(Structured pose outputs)
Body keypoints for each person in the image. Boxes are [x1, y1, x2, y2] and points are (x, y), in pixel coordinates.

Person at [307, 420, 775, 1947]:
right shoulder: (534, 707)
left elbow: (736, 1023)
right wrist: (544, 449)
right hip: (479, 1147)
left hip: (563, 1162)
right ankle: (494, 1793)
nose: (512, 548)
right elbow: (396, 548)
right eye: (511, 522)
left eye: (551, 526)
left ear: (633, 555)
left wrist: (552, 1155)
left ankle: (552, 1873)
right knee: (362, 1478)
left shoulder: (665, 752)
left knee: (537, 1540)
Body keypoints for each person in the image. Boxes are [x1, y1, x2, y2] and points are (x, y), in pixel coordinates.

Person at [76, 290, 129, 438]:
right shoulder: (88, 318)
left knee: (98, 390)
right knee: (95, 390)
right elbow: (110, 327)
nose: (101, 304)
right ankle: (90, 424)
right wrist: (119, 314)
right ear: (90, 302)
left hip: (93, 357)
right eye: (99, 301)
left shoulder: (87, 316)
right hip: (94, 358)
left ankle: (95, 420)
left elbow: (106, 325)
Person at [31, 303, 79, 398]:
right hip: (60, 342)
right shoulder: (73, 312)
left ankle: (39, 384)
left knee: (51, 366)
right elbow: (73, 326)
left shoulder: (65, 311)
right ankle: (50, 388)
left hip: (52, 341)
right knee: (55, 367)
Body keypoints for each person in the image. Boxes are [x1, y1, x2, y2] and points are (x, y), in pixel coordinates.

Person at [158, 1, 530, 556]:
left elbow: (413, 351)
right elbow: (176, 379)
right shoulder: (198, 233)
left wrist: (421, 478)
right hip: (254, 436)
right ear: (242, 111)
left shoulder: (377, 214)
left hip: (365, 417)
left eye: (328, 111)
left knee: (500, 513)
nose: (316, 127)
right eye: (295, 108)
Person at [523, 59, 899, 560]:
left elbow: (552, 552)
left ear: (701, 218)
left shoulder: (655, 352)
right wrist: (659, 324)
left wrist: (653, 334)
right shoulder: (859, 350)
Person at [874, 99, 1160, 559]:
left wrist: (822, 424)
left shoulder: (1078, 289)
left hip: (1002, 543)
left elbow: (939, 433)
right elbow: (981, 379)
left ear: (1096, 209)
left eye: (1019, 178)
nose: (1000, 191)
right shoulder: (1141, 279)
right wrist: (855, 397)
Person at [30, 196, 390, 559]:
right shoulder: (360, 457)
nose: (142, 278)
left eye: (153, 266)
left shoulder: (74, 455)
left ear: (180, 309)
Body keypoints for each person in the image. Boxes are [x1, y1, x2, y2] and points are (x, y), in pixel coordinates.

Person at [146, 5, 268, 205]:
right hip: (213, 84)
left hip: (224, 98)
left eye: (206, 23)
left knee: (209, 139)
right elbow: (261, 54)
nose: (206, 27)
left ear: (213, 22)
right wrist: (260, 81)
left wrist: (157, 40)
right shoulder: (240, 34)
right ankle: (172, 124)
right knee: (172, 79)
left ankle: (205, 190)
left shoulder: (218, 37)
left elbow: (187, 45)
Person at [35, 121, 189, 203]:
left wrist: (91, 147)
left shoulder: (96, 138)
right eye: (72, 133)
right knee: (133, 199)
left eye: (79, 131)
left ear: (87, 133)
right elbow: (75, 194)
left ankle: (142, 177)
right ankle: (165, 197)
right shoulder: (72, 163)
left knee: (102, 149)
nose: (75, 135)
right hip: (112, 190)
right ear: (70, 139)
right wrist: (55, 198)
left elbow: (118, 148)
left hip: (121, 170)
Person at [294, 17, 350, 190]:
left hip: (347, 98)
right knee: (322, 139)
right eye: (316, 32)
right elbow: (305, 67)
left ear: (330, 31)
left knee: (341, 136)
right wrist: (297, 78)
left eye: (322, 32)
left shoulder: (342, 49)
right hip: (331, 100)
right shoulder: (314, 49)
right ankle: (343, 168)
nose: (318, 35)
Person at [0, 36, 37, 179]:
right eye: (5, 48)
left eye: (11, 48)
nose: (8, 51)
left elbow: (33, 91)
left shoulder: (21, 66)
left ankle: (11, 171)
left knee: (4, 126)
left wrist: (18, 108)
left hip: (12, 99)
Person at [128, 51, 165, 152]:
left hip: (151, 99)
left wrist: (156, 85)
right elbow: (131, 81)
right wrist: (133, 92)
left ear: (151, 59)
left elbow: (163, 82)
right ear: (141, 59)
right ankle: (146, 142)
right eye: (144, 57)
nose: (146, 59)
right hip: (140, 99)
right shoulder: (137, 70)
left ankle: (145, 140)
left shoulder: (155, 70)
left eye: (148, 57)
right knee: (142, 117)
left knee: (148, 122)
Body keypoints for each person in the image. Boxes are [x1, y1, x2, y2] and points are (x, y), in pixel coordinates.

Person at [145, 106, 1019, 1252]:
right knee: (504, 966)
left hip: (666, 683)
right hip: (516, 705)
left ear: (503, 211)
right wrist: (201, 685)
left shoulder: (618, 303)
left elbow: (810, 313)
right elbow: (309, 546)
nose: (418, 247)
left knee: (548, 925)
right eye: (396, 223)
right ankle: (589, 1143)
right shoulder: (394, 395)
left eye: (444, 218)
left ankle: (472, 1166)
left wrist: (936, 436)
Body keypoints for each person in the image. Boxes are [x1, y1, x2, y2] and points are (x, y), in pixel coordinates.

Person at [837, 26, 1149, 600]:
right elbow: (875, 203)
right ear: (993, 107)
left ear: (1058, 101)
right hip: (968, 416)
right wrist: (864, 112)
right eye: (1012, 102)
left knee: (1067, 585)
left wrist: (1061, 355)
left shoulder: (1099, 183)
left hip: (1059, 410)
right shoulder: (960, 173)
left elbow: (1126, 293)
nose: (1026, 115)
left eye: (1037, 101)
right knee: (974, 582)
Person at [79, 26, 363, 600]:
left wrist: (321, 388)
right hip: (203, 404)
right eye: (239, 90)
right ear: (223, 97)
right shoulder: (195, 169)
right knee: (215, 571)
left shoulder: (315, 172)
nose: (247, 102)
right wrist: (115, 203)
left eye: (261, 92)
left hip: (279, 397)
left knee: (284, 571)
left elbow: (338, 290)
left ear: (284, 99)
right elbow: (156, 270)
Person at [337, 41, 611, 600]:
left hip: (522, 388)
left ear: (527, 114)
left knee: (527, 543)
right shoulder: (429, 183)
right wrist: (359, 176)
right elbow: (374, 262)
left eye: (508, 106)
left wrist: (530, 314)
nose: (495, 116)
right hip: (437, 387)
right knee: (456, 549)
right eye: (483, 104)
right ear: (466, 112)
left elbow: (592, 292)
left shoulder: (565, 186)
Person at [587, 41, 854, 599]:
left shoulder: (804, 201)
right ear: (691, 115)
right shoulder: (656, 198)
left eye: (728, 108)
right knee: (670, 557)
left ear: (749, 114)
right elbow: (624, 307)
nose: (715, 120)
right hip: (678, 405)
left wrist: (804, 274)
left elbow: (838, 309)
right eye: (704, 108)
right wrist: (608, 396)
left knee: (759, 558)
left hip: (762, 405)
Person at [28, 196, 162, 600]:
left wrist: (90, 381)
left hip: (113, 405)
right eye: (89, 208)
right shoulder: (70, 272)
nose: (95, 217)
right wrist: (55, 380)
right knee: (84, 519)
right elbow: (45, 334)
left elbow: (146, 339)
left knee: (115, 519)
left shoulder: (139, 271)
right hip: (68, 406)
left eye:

AIM OF THE TASK: Write out the records above exactly as given.

OUTPUT OF THE EXERCISE:
Body keypoints for each person in the image. Boxes are [x1, y1, x2, y2] and points are (x, y), in pixel coordinates.

Person at [307, 420, 775, 1947]:
right shoulder: (534, 707)
left elbow: (736, 1023)
right wrist: (544, 449)
right hip: (479, 1147)
left hip: (563, 1162)
right ankle: (494, 1793)
nose: (512, 548)
right elbow: (396, 548)
right eye: (511, 522)
left eye: (551, 526)
left ear: (633, 555)
left wrist: (552, 1155)
left ankle: (552, 1873)
right knee: (362, 1478)
left shoulder: (665, 752)
left knee: (537, 1540)
Body keypoints for each person in the image. Boxes are [x1, y1, x2, y2] and points are (x, y), in pixel coordinates.

Person at [76, 290, 129, 438]:
right shoulder: (88, 318)
left knee: (98, 390)
right knee: (95, 390)
right elbow: (110, 327)
nose: (101, 304)
right ankle: (90, 424)
right wrist: (119, 314)
right ear: (90, 302)
left hip: (93, 357)
right eye: (99, 301)
left shoulder: (87, 316)
right hip: (94, 358)
left ankle: (95, 420)
left elbow: (106, 325)
Person at [31, 303, 79, 398]:
right hip: (60, 342)
right shoulder: (73, 312)
left ankle: (39, 384)
left knee: (51, 366)
right elbow: (73, 326)
left shoulder: (65, 311)
right ankle: (50, 388)
left hip: (52, 341)
right knee: (55, 367)
Body keypoints for each person in the image. Boxes are [x1, y1, x2, y2] and points are (x, y), in pixel coordinates.

Person at [158, 1, 530, 556]:
left elbow: (413, 351)
right elbow: (176, 379)
right shoulder: (198, 233)
left wrist: (421, 478)
right hip: (254, 436)
right ear: (242, 111)
left shoulder: (377, 214)
left hip: (365, 417)
left eye: (328, 111)
left knee: (500, 513)
nose: (316, 127)
right eye: (295, 108)
Person at [523, 59, 899, 560]:
left elbow: (552, 552)
left ear: (701, 218)
left shoulder: (655, 352)
right wrist: (659, 324)
left wrist: (653, 334)
right shoulder: (859, 350)
Person at [874, 99, 1160, 559]:
left wrist: (822, 424)
left shoulder: (1078, 289)
left hip: (1002, 543)
left elbow: (939, 433)
right elbow: (981, 379)
left ear: (1096, 209)
left eye: (1019, 178)
nose: (1000, 191)
right shoulder: (1141, 279)
right wrist: (855, 397)
Person at [30, 196, 390, 559]:
right shoulder: (360, 457)
nose: (142, 278)
left eye: (153, 266)
left shoulder: (74, 455)
left ear: (180, 309)
Body keypoints for each person in the image. Boxes are [x1, y1, x2, y2] and points are (x, y), in pixel coordinates.

Person at [146, 5, 268, 205]:
right hip: (213, 84)
left hip: (224, 98)
left eye: (206, 23)
left knee: (209, 139)
right elbow: (261, 54)
nose: (206, 27)
left ear: (213, 22)
right wrist: (260, 81)
left wrist: (157, 40)
right shoulder: (240, 34)
right ankle: (172, 124)
right knee: (172, 79)
left ankle: (205, 190)
left shoulder: (218, 37)
left elbow: (187, 45)
Person at [35, 121, 189, 203]:
left wrist: (91, 147)
left shoulder: (96, 138)
right eye: (72, 133)
right knee: (133, 199)
left eye: (79, 131)
left ear: (87, 133)
right elbow: (75, 194)
left ankle: (142, 177)
right ankle: (165, 197)
right shoulder: (72, 163)
left knee: (102, 149)
nose: (75, 135)
right hip: (112, 190)
right ear: (70, 139)
right wrist: (55, 198)
left elbow: (118, 148)
left hip: (121, 170)
Person at [294, 17, 350, 190]:
left hip: (347, 98)
right knee: (322, 139)
right eye: (316, 32)
right elbow: (305, 67)
left ear: (330, 31)
left knee: (341, 136)
right wrist: (297, 78)
left eye: (322, 32)
left shoulder: (342, 49)
right hip: (331, 100)
right shoulder: (314, 49)
right ankle: (343, 168)
nose: (318, 35)
Person at [0, 36, 37, 179]:
right eye: (5, 48)
left eye: (11, 48)
nose: (8, 51)
left elbow: (33, 91)
left shoulder: (21, 66)
left ankle: (11, 171)
left knee: (4, 126)
left wrist: (18, 108)
left hip: (12, 99)
Person at [128, 51, 165, 152]:
left hip: (151, 99)
left wrist: (156, 85)
right elbow: (131, 81)
right wrist: (133, 92)
left ear: (151, 59)
left elbow: (163, 82)
right ear: (141, 59)
right ankle: (146, 142)
right eye: (144, 57)
nose: (146, 59)
right hip: (140, 99)
right shoulder: (137, 70)
left ankle: (145, 140)
left shoulder: (155, 70)
left eye: (148, 57)
right knee: (142, 117)
left knee: (148, 122)
Body keypoints for each person in the image. Boxes are [x1, y1, x2, y2] and points are (x, y), in pixel coordinates.

Person at [145, 106, 1019, 1252]:
right knee: (504, 966)
left hip: (666, 683)
right hip: (516, 705)
left ear: (503, 211)
right wrist: (201, 685)
left shoulder: (618, 303)
left elbow: (810, 313)
right elbow: (309, 546)
nose: (418, 247)
left knee: (548, 925)
right eye: (396, 223)
right ankle: (589, 1143)
right shoulder: (394, 395)
left eye: (444, 218)
left ankle: (472, 1166)
left wrist: (936, 436)
Body keypoints for each person in the image. Boxes are [x1, y1, x2, y2] and points are (x, y), in pixel coordinates.

Person at [837, 26, 1149, 600]:
right elbow: (875, 203)
right ear: (993, 107)
left ear: (1058, 101)
right hip: (968, 416)
right wrist: (864, 112)
right eye: (1012, 102)
left knee: (1067, 585)
left wrist: (1061, 355)
left shoulder: (1099, 183)
left hip: (1059, 410)
right shoulder: (960, 173)
left elbow: (1126, 293)
nose: (1026, 115)
left eye: (1037, 101)
right knee: (974, 582)
Person at [79, 26, 363, 600]:
left wrist: (321, 388)
right hip: (203, 404)
right eye: (239, 90)
right ear: (223, 97)
right shoulder: (195, 169)
right knee: (215, 571)
left shoulder: (315, 172)
nose: (247, 102)
right wrist: (115, 203)
left eye: (261, 92)
left hip: (279, 397)
left knee: (284, 571)
left elbow: (338, 290)
left ear: (284, 99)
right elbow: (156, 270)
Person at [337, 41, 611, 600]:
left hip: (522, 388)
left ear: (527, 114)
left knee: (527, 543)
right shoulder: (429, 183)
right wrist: (359, 176)
right elbow: (374, 262)
left eye: (508, 106)
left wrist: (530, 314)
nose: (495, 116)
right hip: (437, 387)
right knee: (456, 549)
right eye: (483, 104)
right ear: (466, 112)
left elbow: (592, 292)
left shoulder: (565, 186)
Person at [587, 41, 854, 599]:
left shoulder: (804, 201)
right ear: (691, 115)
right shoulder: (656, 198)
left eye: (728, 108)
right knee: (670, 557)
left ear: (749, 114)
right elbow: (624, 307)
nose: (715, 120)
right hip: (678, 405)
left wrist: (804, 274)
left elbow: (838, 309)
right eye: (704, 108)
right wrist: (608, 396)
left knee: (759, 558)
left hip: (762, 405)
Person at [28, 196, 162, 600]:
left wrist: (90, 381)
left hip: (113, 405)
right eye: (89, 208)
right shoulder: (70, 272)
nose: (95, 217)
right wrist: (55, 380)
right knee: (84, 519)
right elbow: (45, 334)
left elbow: (146, 339)
left knee: (115, 519)
left shoulder: (139, 271)
right hip: (68, 406)
left eye:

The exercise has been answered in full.